# Welcome to Medicare Physical



## sstone (Mar 31, 2008)

Can someone tell me how a "Welcome to Medicare Physical" should be billed? The codes the provider used are 99397, G0344, G0366 and 81003. It looks like it's being rejected saying it's a routine physical.  I'm not sure what to correct to get it paid. Any suggestions are appreciated.

Thank you,
Sharon


----------



## rthames052006 (Mar 31, 2008)

sstone said:


> Can someone tell me how a "Welcome to Medicare Physical" should be billed? The codes the provider used are 99397, G0344, G0366 and 81003. It looks like it's being rejected saying it's a routine physical.  I'm not sure what to correct to get it paid.
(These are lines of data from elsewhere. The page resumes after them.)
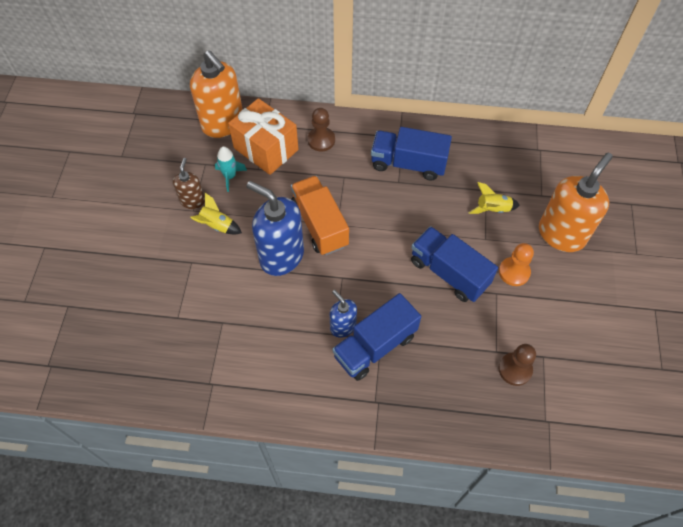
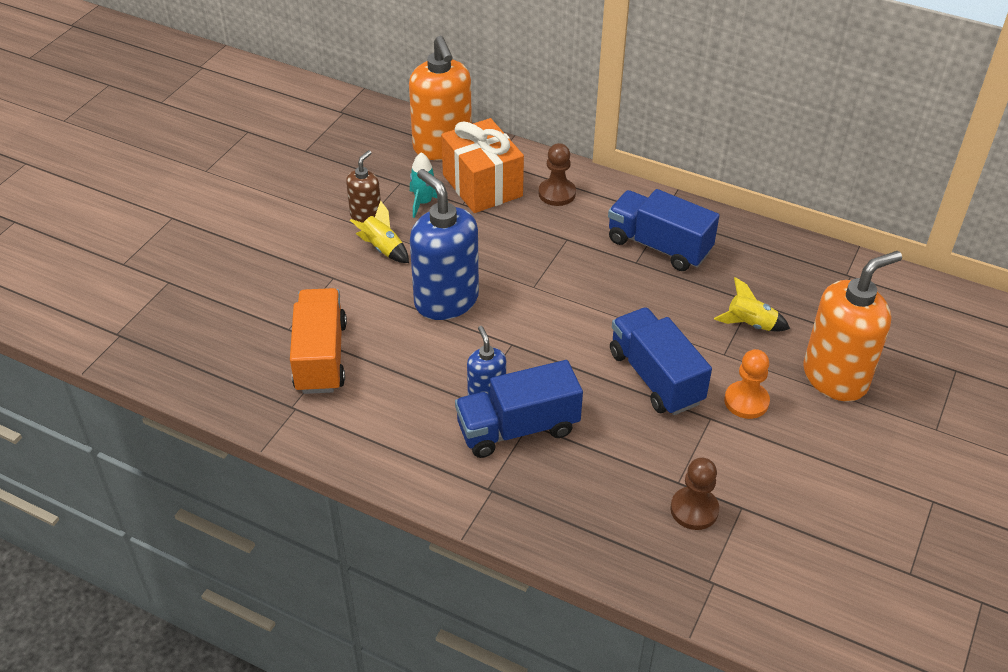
camera: 20 degrees right, 15 degrees down
orange truck [291,175,349,255] -> orange truck moved to [290,288,347,394]

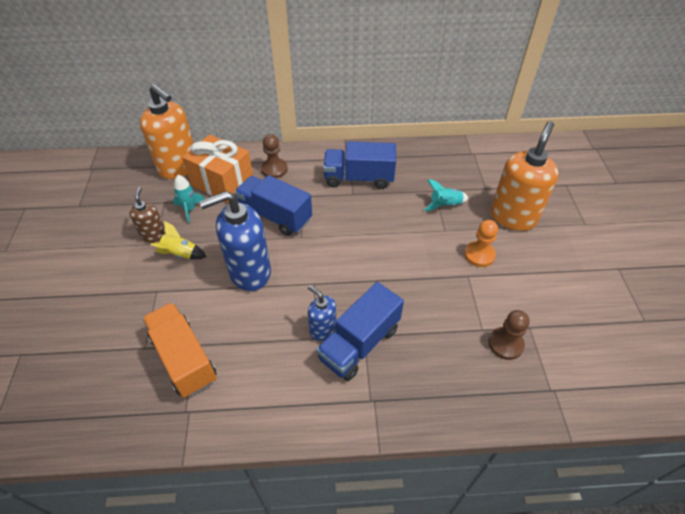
camera: 30 degrees left, 5 degrees up
blue soap dispenser [410,169,479,320] -> blue soap dispenser turned 45 degrees counterclockwise [199,191,271,291]
blue truck [610,307,712,415] -> blue truck moved to [234,175,312,236]
yellow rocket [714,277,790,331] -> turquoise rocket [424,179,469,211]

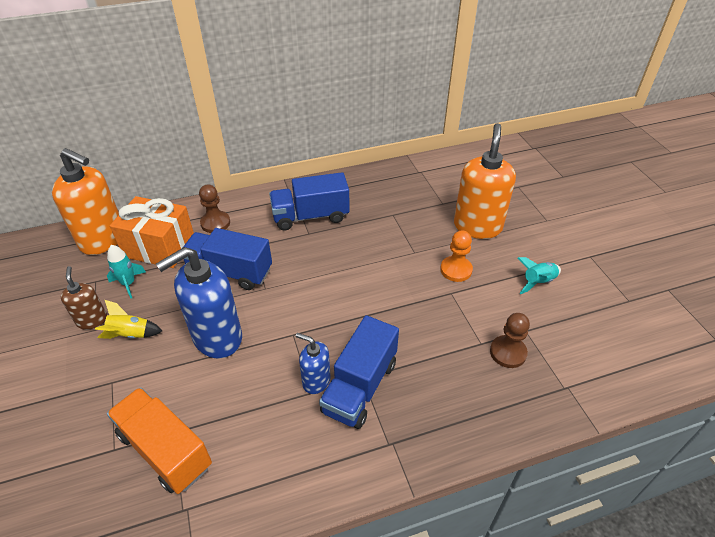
camera: 15 degrees left, 5 degrees down
turquoise rocket [424,179,469,211] -> turquoise rocket moved to [518,257,561,294]

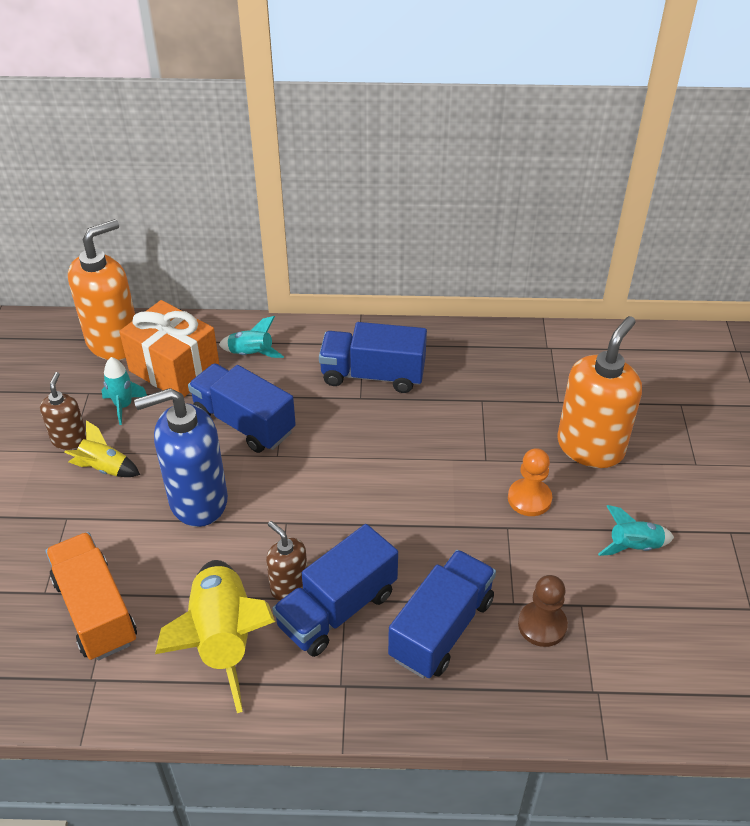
camera: 20 degrees right, 0 degrees up
orange soap dispenser [52,148,119,255] -> orange soap dispenser turned 90 degrees counterclockwise [68,219,135,360]
brown pawn [199,184,230,233] -> turquoise rocket [219,316,284,358]
blue soap dispenser [296,333,330,394] -> brown soap dispenser [266,521,307,601]
none -> yellow rocket [155,560,275,713]
none -> blue truck [388,550,496,679]

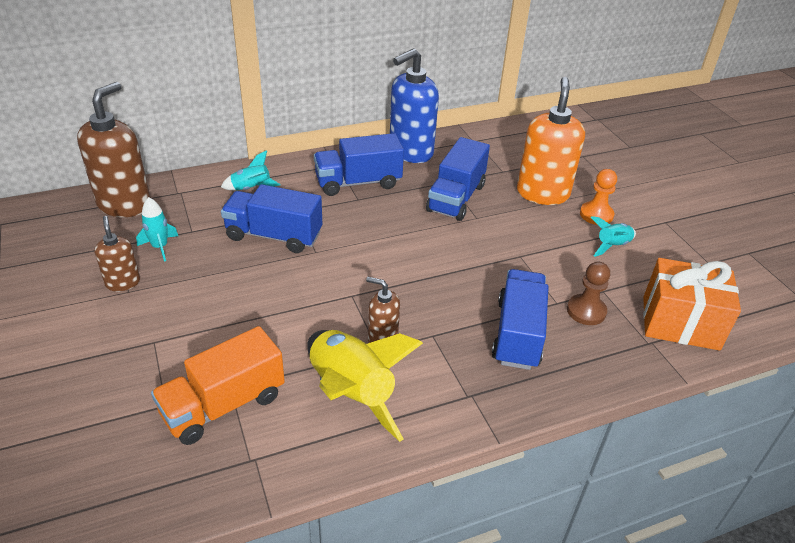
camera: 25 degrees left, 5 degrees down
orange truck [45,532,137,660] -> orange truck turned 75 degrees counterclockwise [151,326,285,445]
yellow rocket [64,420,140,477] -> none
orange soap dispenser [68,219,135,360] -> brown soap dispenser [77,82,151,217]
orange gift [119,300,220,397] -> orange gift moved to [643,258,741,351]
blue soap dispenser [134,388,228,527] -> blue soap dispenser moved to [390,48,439,163]
blue truck [272,524,398,657] -> blue truck moved to [426,137,490,221]
orange pawn [508,448,552,516] -> orange pawn moved to [580,169,617,225]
Any suggestions are appreciated.
> 
> Thank you,
> Sharon



Don't bill the 99397 that is a "routine cpt e/m code" just use the 

G0344 for the IPPE
g0366 for the ekg

The 81003 is not part of the welcome to medicare.

Have a good day,


----------



## desiree384 (Apr 12, 2008)

I also suggest requesting free educational material from the cms.gov website such as "The ABCs of Providing the Initial Preventive Physical Examination Quick Reference Chart." It is listed under the medicare learning network.


----------



## daniel (Apr 13, 2008)

Just a heads up, this is only billable in the first 6 months of the patient receiveing medicare. 

Daniel
CPC


----------